The project is currently easiest to use through its Python API.

Recommended workflow¶

The typical workflow is:

prepare a TOML config file,
generate or load election profiles,
run one or more voting rules,
inspect the produced Parquet files.

The default example config lives in config/simulation.toml.

Minimal import¶

from vote_simulation.simulation import simulation_full

Run the full pipeline¶

This is the main entry point when you want to:

generate synthetic data,
run all configured rules,
save results to disk.

from vote_simulation.simulation import simulation_full

simulation_full("config/simulation.toml")

With the default configuration, the pipeline:

reads config/simulation.toml,
creates or reuses generated profiles under data/gen/,
applies every configured rule,
writes results under data/sim_result/.

Generate data only¶

If you only want the synthetic election profiles:

from vote_simulation.simulation import generate_data

paths = generate_data("config/simulation.toml")
print(paths[:3])

This is useful when you want to inspect or reuse generated datasets before running rules.

Expected config shape:

[simulation]
rule_codes = ["PLU1", "BORD", "SCHU"]
output_base_path = "../data"

The result is written under data/sim/.

Example generative configuration¶

[simulation]
output_base_path = "../data/"
generative_models = ["VMF_HC"]
rule_codes = ["PLU1", "BORD", "SCHU"]
candidates = [3, 14]
voters = [11, 101]
iterations = 10
seed = 42

[generator_params.VMF_HC]
vmf_concentration = 10.0

Meaning of the main configuration keys¶

Common keys¶

rule_codes: list of voting rule identifiers to execute.
output_base_path: root directory where outputs are stored.
seed: base seed used for reproducibility.

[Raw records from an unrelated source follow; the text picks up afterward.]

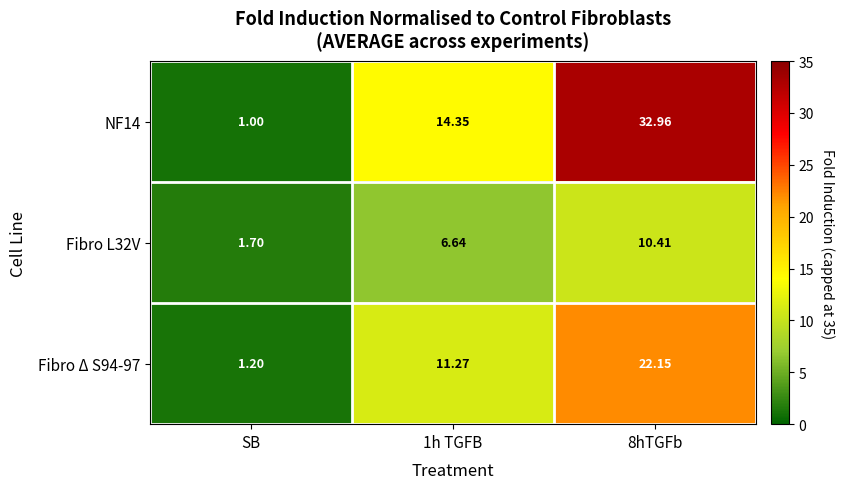

Which series has the largest range (max minus min)?

NF14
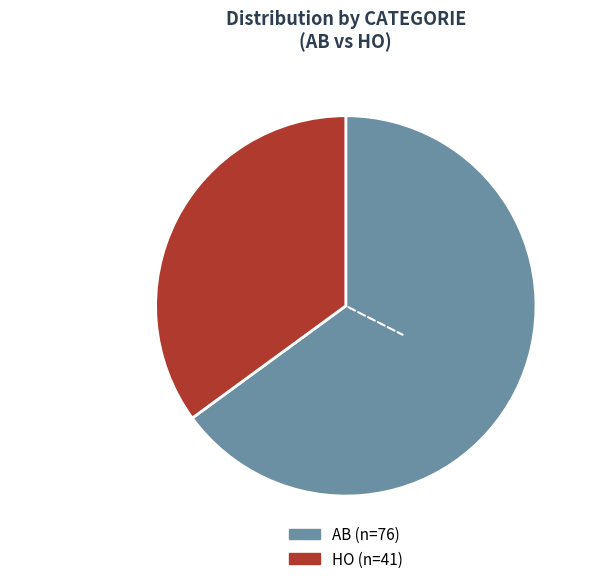

Is HO the majority of the pie?

No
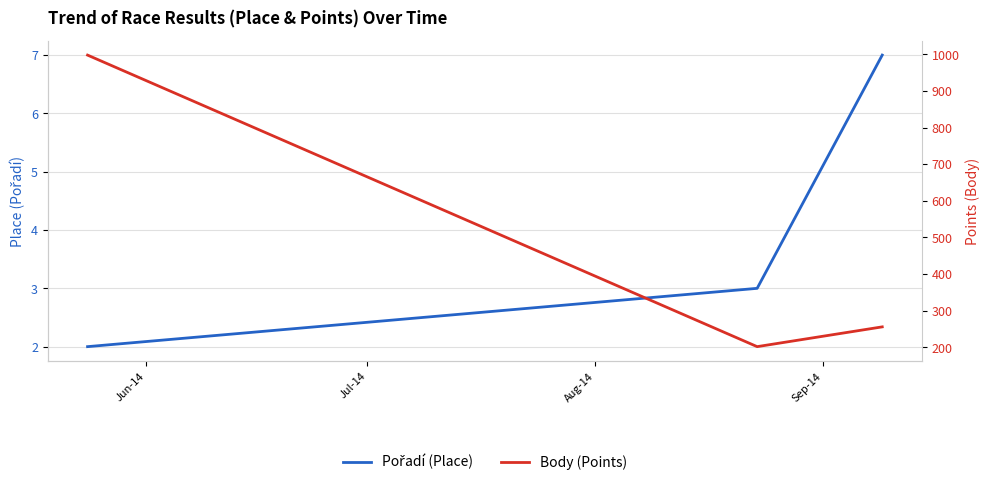

At Aug-14, list the series in order from smallest to largest.

Pořadí (Place), Body (Points)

Full generative simulation¶

generative_models: generator codes such as UNI, IC, or VMF_HC.
voters: voter counts to evaluate.
candidates: candidate counts to evaluate.
iterations: number of repetitions for each combination.
generator_params: optional per-generator parameters.

Output structure¶

The full pipeline writes files with this structure:

data/
├── gen/
│   └── <MODEL>_v<VOTERS>_c<CANDIDATES>/
│       ├── iter_0001.parquet
│       └── ...
└── sim_result/
    └── <MODEL>_v<VOTERS>_c<CANDIDATES>/
        ├── iter_0001.parquet
        └── ...

Notes¶

Cached generated profiles are reused automatically if the target Parquet file already exists.
Rule and generator codes are normalized to uppercase.
The CLI entrypoint exists in the repository, but the stable documented workflow for now is the Python API.